▶ Task instructions
Rewrite all of the records below, replacing each "Transcribe" with "Write out" and changing nothing else.

▶ Given records
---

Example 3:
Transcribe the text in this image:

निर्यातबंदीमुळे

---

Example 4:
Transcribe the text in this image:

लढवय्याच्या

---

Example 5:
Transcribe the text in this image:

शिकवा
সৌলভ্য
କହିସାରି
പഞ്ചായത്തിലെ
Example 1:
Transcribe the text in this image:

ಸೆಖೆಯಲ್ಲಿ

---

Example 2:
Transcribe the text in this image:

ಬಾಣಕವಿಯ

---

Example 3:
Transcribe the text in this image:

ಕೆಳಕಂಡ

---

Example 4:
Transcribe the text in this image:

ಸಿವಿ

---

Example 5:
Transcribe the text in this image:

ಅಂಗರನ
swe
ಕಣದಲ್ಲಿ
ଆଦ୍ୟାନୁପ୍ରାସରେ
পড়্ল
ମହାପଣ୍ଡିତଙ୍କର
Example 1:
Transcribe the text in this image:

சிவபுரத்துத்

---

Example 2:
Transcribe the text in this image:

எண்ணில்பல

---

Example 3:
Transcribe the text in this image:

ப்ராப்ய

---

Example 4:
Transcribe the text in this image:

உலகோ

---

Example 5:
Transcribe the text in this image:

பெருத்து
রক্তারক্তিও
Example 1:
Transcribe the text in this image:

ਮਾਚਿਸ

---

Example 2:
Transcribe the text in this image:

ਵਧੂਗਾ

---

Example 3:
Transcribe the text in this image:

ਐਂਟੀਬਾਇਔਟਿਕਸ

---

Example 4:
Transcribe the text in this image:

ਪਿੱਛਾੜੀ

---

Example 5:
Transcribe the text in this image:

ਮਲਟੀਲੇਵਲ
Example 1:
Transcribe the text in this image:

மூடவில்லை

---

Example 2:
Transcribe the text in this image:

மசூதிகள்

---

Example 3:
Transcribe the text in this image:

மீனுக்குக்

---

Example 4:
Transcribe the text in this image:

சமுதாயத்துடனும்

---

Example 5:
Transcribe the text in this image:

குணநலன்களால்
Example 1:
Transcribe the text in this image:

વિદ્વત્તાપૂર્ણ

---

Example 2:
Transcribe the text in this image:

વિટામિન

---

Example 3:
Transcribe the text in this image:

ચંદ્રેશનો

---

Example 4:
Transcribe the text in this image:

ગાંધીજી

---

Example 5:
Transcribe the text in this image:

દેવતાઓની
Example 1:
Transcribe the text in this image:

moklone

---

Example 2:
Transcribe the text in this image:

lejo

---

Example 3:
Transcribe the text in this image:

▶ Correct response
---

Example 3:
Write out the text in this image:

निर्यातबंदीमुळे

---

Example 4:
Write out the text in this image:

लढवय्याच्या

---

Example 5:
Write out the text in this image:

शिकवा
সৌলভ্য
କହିସାରି
പഞ്ചായത്തിലെ
Example 1:
Write out the text in this image:

ಸೆಖೆಯಲ್ಲಿ

---

Example 2:
Write out the text in this image:

ಬಾಣಕವಿಯ

---

Example 3:
Write out the text in this image:

ಕೆಳಕಂಡ

---

Example 4:
Write out the text in this image:

ಸಿವಿ

---

Example 5:
Write out the text in this image:

ಅಂಗರನ
swe
ಕಣದಲ್ಲಿ
ଆଦ୍ୟାନୁପ୍ରାସରେ
পড়্ল
ମହାପଣ୍ଡିତଙ୍କର
Example 1:
Write out the text in this image:

சிவபுரத்துத்

---

Example 2:
Write out the text in this image:

எண்ணில்பல

---

Example 3:
Write out the text in this image:

ப்ராப்ய

---

Example 4:
Write out the text in this image:

உலகோ

---

Example 5:
Write out the text in this image:

பெருத்து
রক্তারক্তিও
Example 1:
Write out the text in this image:

ਮਾਚਿਸ

---

Example 2:
Write out the text in this image:

ਵਧੂਗਾ

---

Example 3:
Write out the text in this image:

ਐਂਟੀਬਾਇਔਟਿਕਸ

---

Example 4:
Write out the text in this image:

ਪਿੱਛਾੜੀ

---

Example 5:
Write out the text in this image:

ਮਲਟੀਲੇਵਲ
Example 1:
Write out the text in this image:

மூடவில்லை

---

Example 2:
Write out the text in this image:

மசூதிகள்

---

Example 3:
Write out the text in this image:

மீனுக்குக்

---

Example 4:
Write out the text in this image:

சமுதாயத்துடனும்

---

Example 5:
Write out the text in this image:

குணநலன்களால்
Example 1:
Write out the text in this image:

વિદ્વત્તાપૂર્ણ

---

Example 2:
Write out the text in this image:

વિટામિન

---

Example 3:
Write out the text in this image:

ચંદ્રેશનો

---

Example 4:
Write out the text in this image:

ગાંધીજી

---

Example 5:
Write out the text in this image:

દેવતાઓની
Example 1:
Write out the text in this image:

moklone

---

Example 2:
Write out the text in this image:

lejo

---

Example 3:
Write out the text in this image:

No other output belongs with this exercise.